* _Your task_: Rewrite every line of the records below as a JSON list of strings, one string per line, skipping blank lines and leaving out the pictures.
========
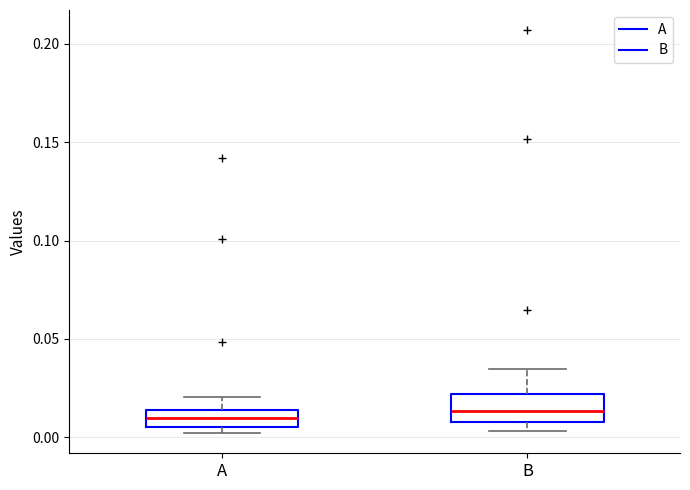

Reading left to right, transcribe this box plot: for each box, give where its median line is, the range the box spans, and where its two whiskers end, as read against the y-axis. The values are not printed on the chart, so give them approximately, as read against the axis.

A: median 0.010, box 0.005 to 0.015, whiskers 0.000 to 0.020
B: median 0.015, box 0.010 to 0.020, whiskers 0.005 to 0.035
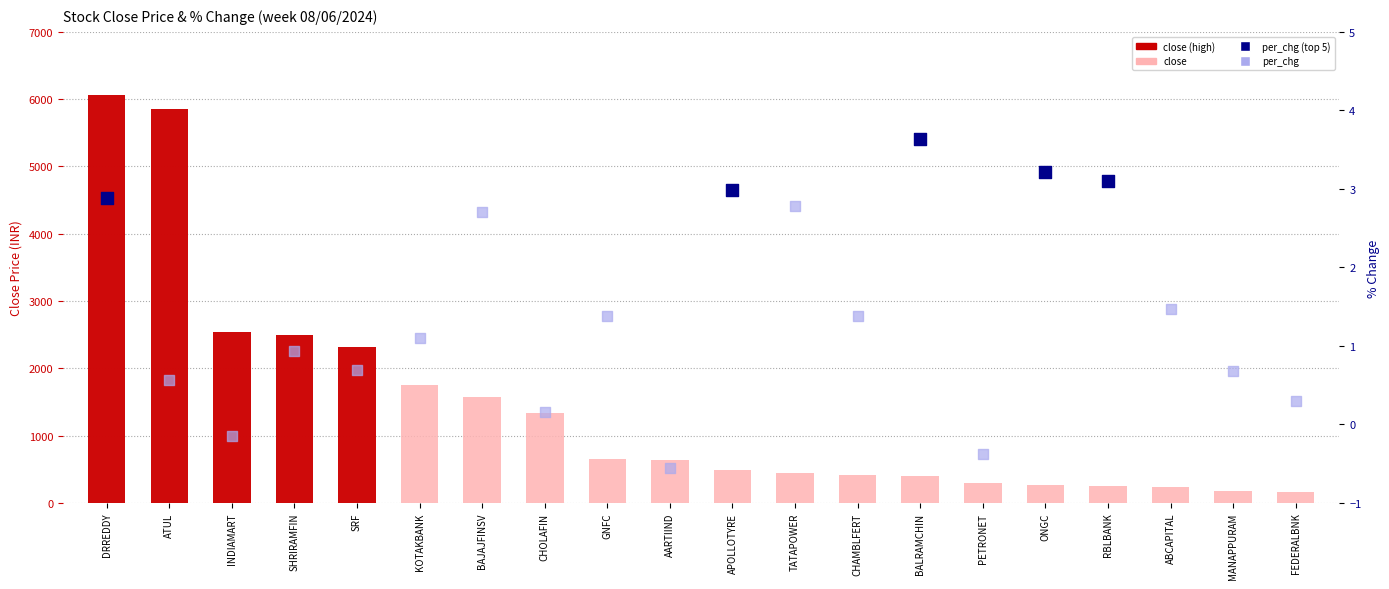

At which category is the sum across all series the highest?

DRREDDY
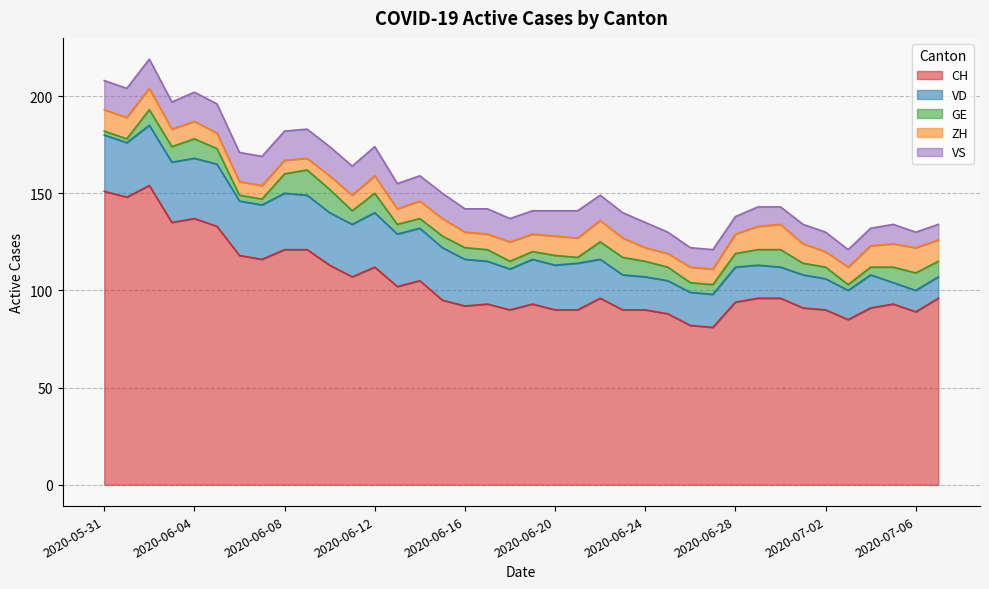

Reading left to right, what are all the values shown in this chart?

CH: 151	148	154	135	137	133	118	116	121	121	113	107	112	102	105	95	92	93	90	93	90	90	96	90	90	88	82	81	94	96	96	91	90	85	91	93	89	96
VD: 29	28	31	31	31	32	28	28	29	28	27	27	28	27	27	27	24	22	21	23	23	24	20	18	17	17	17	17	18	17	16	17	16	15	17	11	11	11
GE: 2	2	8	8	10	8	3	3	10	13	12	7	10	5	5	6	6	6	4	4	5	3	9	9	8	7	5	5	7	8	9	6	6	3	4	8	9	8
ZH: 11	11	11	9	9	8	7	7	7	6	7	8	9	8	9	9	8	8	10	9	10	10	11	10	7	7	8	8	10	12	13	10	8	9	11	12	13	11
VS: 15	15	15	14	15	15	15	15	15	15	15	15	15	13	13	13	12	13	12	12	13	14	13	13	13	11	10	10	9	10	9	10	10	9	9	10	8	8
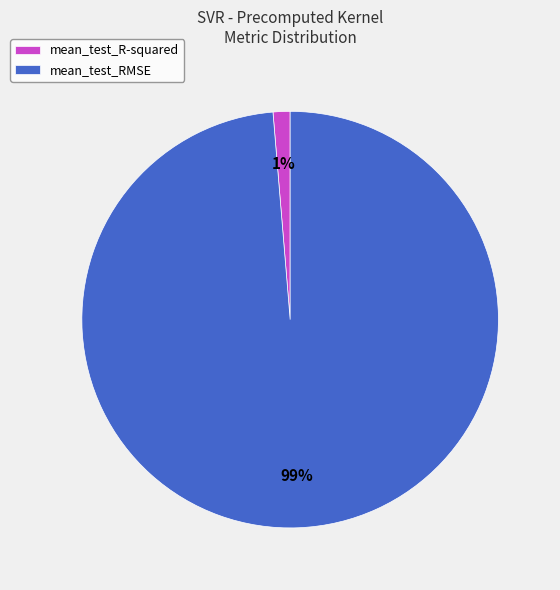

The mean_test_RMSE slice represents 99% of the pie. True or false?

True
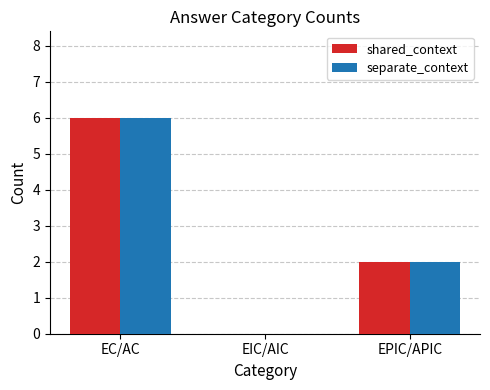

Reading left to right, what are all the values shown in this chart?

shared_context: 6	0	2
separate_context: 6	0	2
========
* _Answer_:
[
  "Reading left to right, transcribe this box plot: for each box, give where its median line is, the range the box spans, and where its two whiskers end, as read against the y-axis. The values are not printed on the chart, so give them approximately, as read against the axis.",
  "A: median 0.010, box 0.005 to 0.015, whiskers 0.000 to 0.020",
  "B: median 0.015, box 0.010 to 0.020, whiskers 0.005 to 0.035",
  "At which category is the sum across all series the highest?",
  "DRREDDY",
  "Reading left to right, what are all the values shown in this chart?",
  "CH: 151\t148\t154\t135\t137\t133\t118\t116\t121\t121\t113\t107\t112\t102\t105\t95\t92\t93\t90\t93\t90\t90\t96\t90\t90\t88\t82\t81\t94\t96\t96\t91\t90\t85\t91\t93\t89\t96",
  "VD: 29\t28\t31\t31\t31\t32\t28\t28\t29\t28\t27\t27\t28\t27\t27\t27\t24\t22\t21\t23\t23\t24\t20\t18\t17\t17\t17\t17\t18\t17\t16\t17\t16\t15\t17\t11\t11\t11",
  "GE: 2\t2\t8\t8\t10\t8\t3\t3\t10\t13\t12\t7\t10\t5\t5\t6\t6\t6\t4\t4\t5\t3\t9\t9\t8\t7\t5\t5\t7\t8\t9\t6\t6\t3\t4\t8\t9\t8",
  "ZH: 11\t11\t11\t9\t9\t8\t7\t7\t7\t6\t7\t8\t9\t8\t9\t9\t8\t8\t10\t9\t10\t10\t11\t10\t7\t7\t8\t8\t10\t12\t13\t10\t8\t9\t11\t12\t13\t11",
  "VS: 15\t15\t15\t14\t15\t15\t15\t15\t15\t15\t15\t15\t15\t13\t13\t13\t12\t13\t12\t12\t13\t14\t13\t13\t13\t11\t10\t10\t9\t10\t9\t10\t10\t9\t9\t10\t8\t8",
  "The mean_test_RMSE slice represents 99% of the pie. True or false?",
  "True",
  "Reading left to right, what are all the values shown in this chart?",
  "shared_context: 6\t0\t2",
  "separate_context: 6\t0\t2"
]